* _Written task_: Only an exact repeat of the listing, without its images, counts as the answer.

* _Extracted material_:
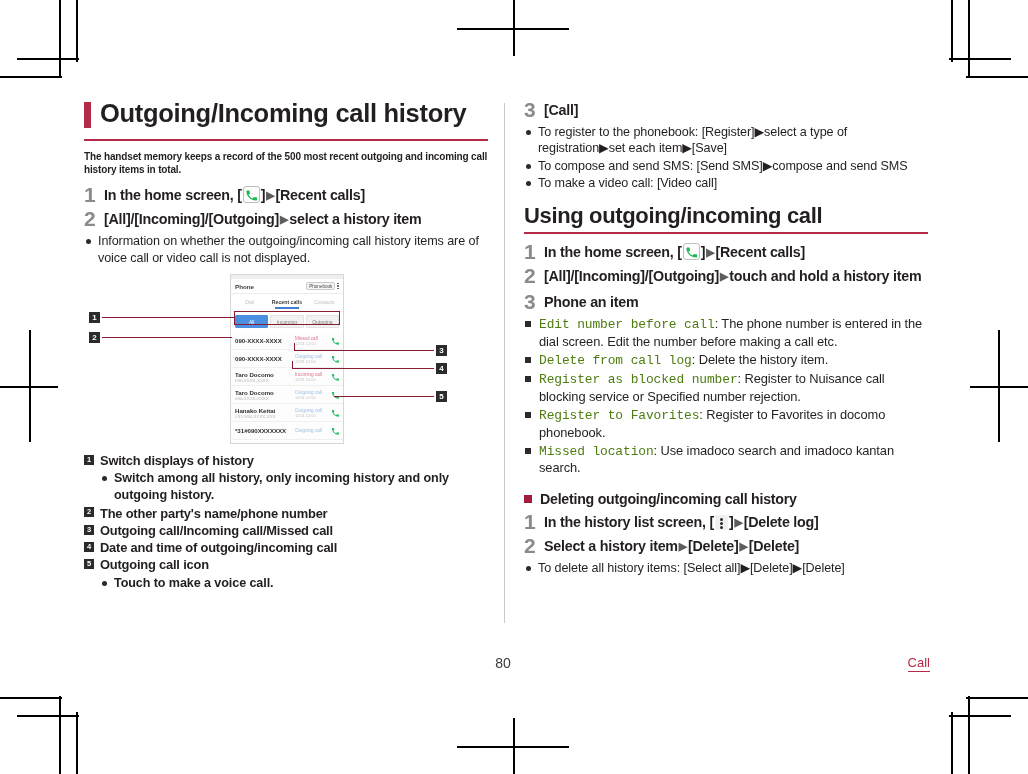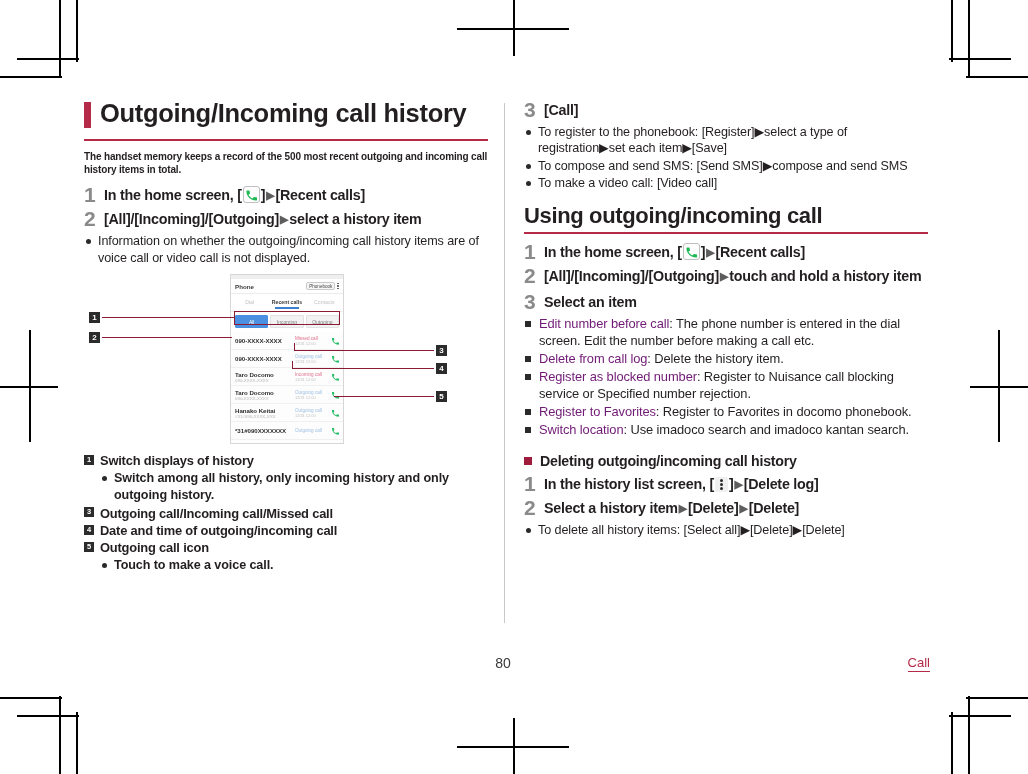--- a/index.html
+++ b/index.html
@@ -469,7 +469,7 @@
 
     <div class="step" style="margin-top:6px;">
       <div class="step-num">3</div>
-      <div class="step-body">Select an item</div>
+      <div class="step-body">Phone an item</div>
     </div>
     <ul class="sq bl-indent">
       <li><span class="kw">Edit number before call</span><span>: The phone number is entered in the dial screen. Edit the number before making a call etc.</span></li>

* _Answer box_:
--- a/index.html
+++ b/index.html
@@ -469,7 +469,7 @@
 
     <div class="step" style="margin-top:6px;">
       <div class="step-num">3</div>
-      <div class="step-body">Select an item</div>
+      <div class="step-body">Phone an item</div>
     </div>
     <ul class="sq bl-indent">
       <li><span class="kw">Edit number before call</span><span>: The phone number is entered in the dial screen. Edit the number before making a call etc.</span></li>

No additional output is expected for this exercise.